A personalização de uma solução de conversação é um grande diferencial para que não tenhamos a sensação de estar mesmo falando com um robô

Por Andrea Crespo*

O mercado de soluções conversacionais de inteligência artificial deve crescer a uma taxa anual de cerca de 22%, de 2020 a 2025, de acordo com estudo divulgado pela Market and Markets.

E em vista da pandemia que estamos enfrentando, as organizações seguem aumentando a adoção de soluções conversacionais para reduzir a carga de trabalho de agentes humanos em tarefas manuais, melhorar a eficiência do atendimento e a experiência do cliente. Somente entre fevereiro e maio de 2020, as interações com agentes virtuais baseados em IBM Watson duplicaram na América Latina.

Enquanto a adoção de soluções de inteligência artificial de conversação está aumentando em todos os setores, as empresas ainda têm conhecimento limitado sobre assistentes virtuais – como chatbots ou voicebots – ou até sobre como começar um projeto e quais as soluções de mercado que melhor se adequam.

O primeiro passo é desenhar uma jornada de IA de acordo com a estratégia da organização e identificar o primeiro produto a ser lançado, que seja viável tecnicamente e que gere grande impacto para a organização.

Entrando no quesito viabilidade técnica, começamos a nos deparar com os componentes necessários para a solução e se, de acordo com os direcionadores de arquitetura da organização, serão utilizadas soluções de código aberto ou proprietárias, ou até mesmo se serão utilizadas soluções na nuvem (APIs) ou se estarão na infraestrutura do cliente (on-premises).

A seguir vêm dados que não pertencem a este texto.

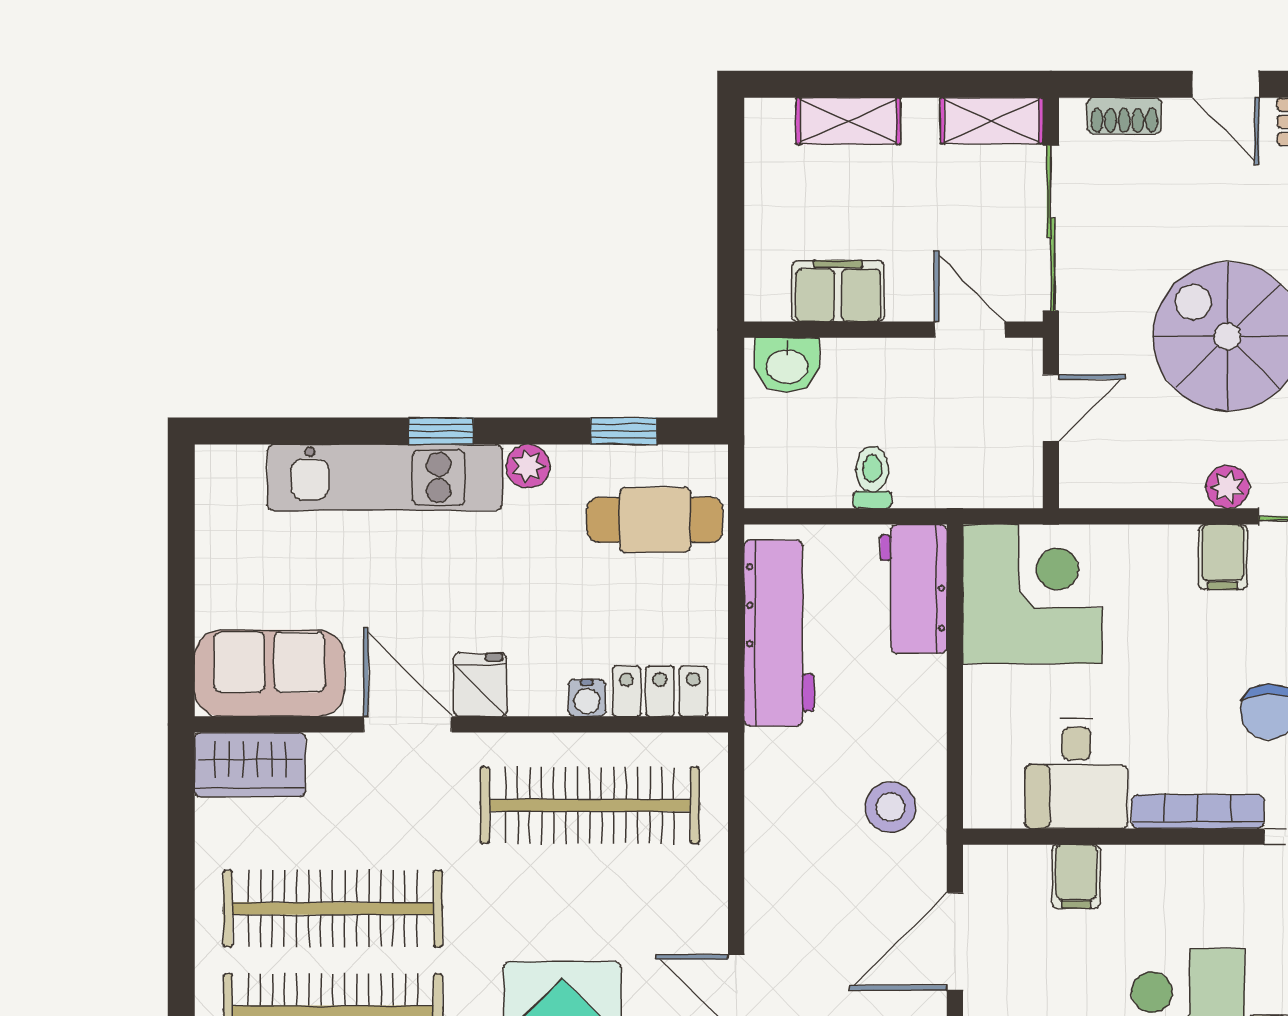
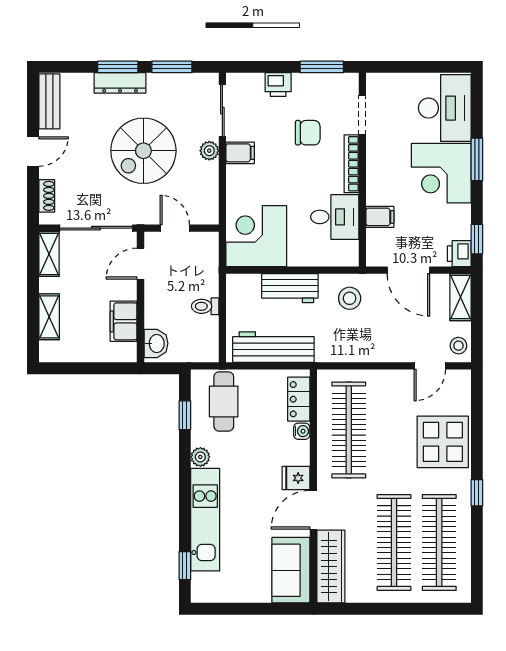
window: (441, 431) -> (185, 566), moved
workbench: (914, 589) -> (290, 288), moved
wardrobe: (250, 765) -> (331, 567), width x1.50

Soluções de código aberto geralmente estão na nuvem, até mesmo para facilitar a colaboração entre os desenvolvedores, e proporcionam por definição maior flexibilidade aos programadores e uma significativa redução de custos com licenças. Elas possibilitam uma personalização, ou seja, que o código-fonte seja adaptado pelos programadores para melhorar a experiência ou evoluir para uma funcionalidade específica da organização.

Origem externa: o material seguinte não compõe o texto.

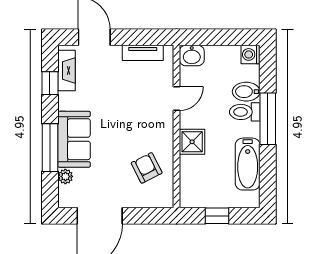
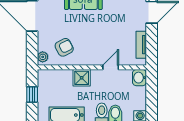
door: (177, 99) -> (111, 67), swing flipped
plant: (161, 200) -> (43, 57), added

E quando falamos em APIs conversacionais, codificar uma nova funcionalidade pode sim especializar a solução e adaptá-la para a necessidade de cada empresa. Mas será que todo esse esforço vale a pena?

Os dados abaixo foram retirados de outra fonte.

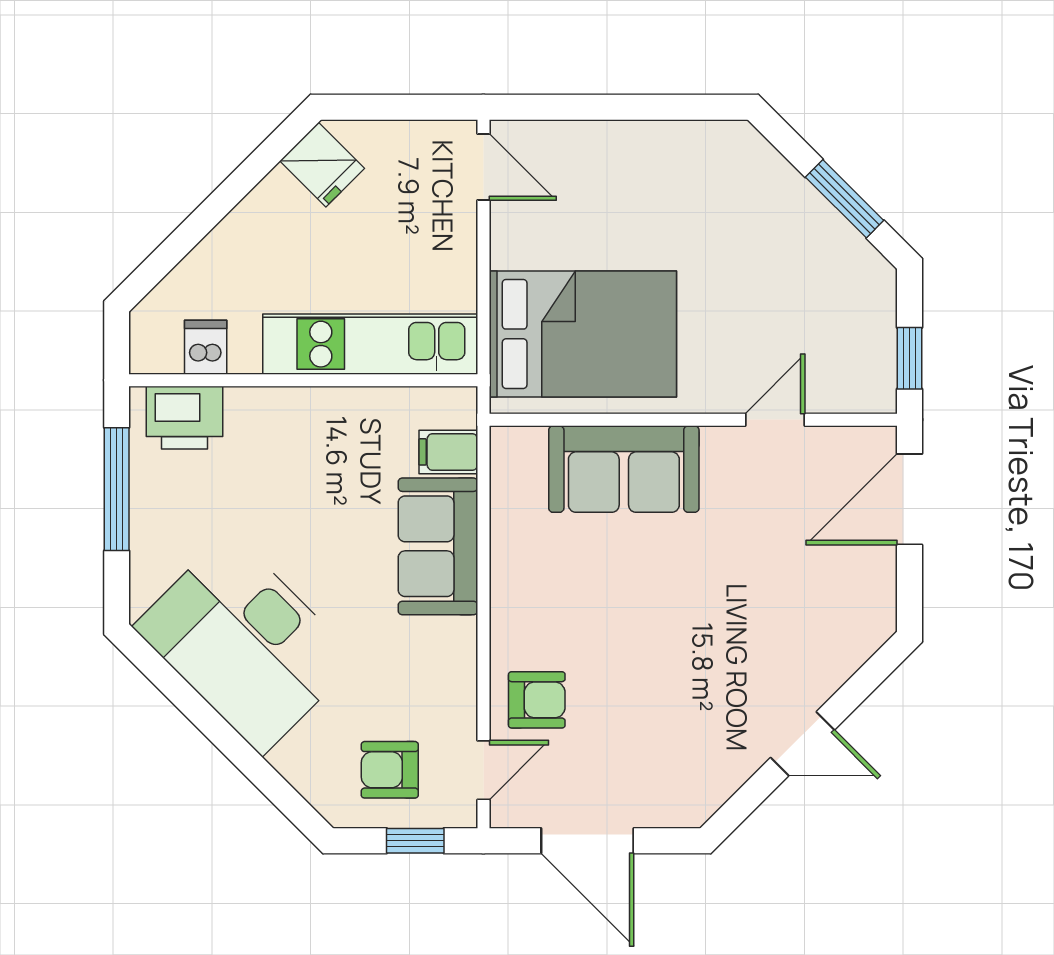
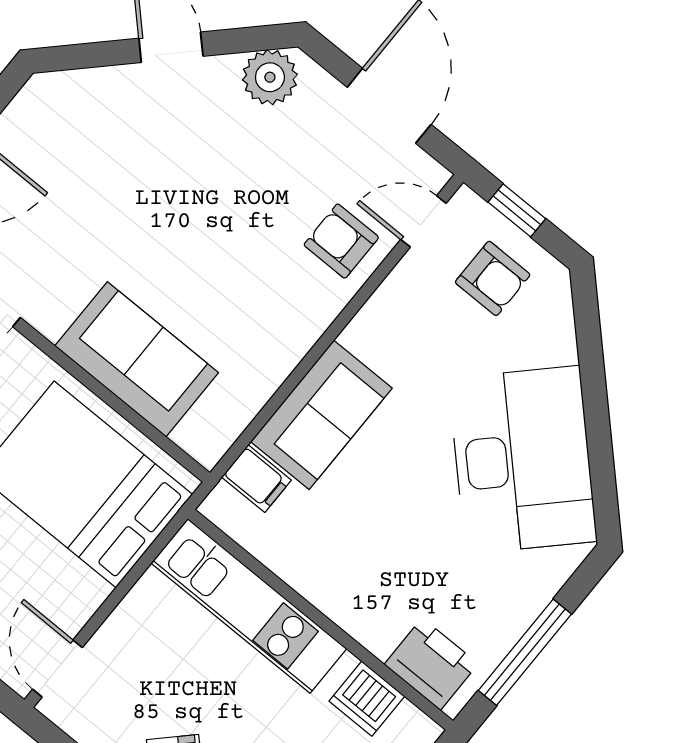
dishwasher: (206, 347) -> (367, 699), width x1.38
plant: (703, 785) -> (270, 77), added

Existem no mercado soluções proprietárias capazes de customizar a interpretação de termos específicos do cliente, de extrair entidades e palavras chaves dentro de um contexto, de criar vozes únicas para um cliente a partir de poucas horas de gravação da voz de um humano, de identificar os locutores, enfim, uma vasta gama de funcionalidades já prontas e que também podem ser customizadas.

A personalização de uma solução de conversação é um grande diferencial para que não tenhamos a sensação de estar mesmo falando com um robô. Quanto mais fluida e pessoal for a conversação entre pessoas e máquina, melhor será a adoção da ferramenta.

Minha experiência com clientes que já avançaram nessa jornada de voz é que devido ao curto tempo para entrega dos projetos e a escassez de recursos internos, eles acabam adotando soluções proprietárias já no primeiro pequeno projeto da jornada. Hoje temos soluções proprietárias disponíveis em diversos tipos de planos na nuvem, que podem ser ajustadas à medida que a organização escala seu uso.

Pessoalmente, indico o uso de soluções de código aberto nos casos em que a organização tenha um time técnico disponível para cocriar ou até se houver parcerias com entidades de pesquisa e desenvolvimento, que possam trabalhar com a empresa e colaborar para um propósito maior.

Não podemos nos esquecer de que as soluções de código aberto têm uma contribuição fundamental para inovação na indústria de software. Cabe a nós identificar o momento de contribuir e colaborar.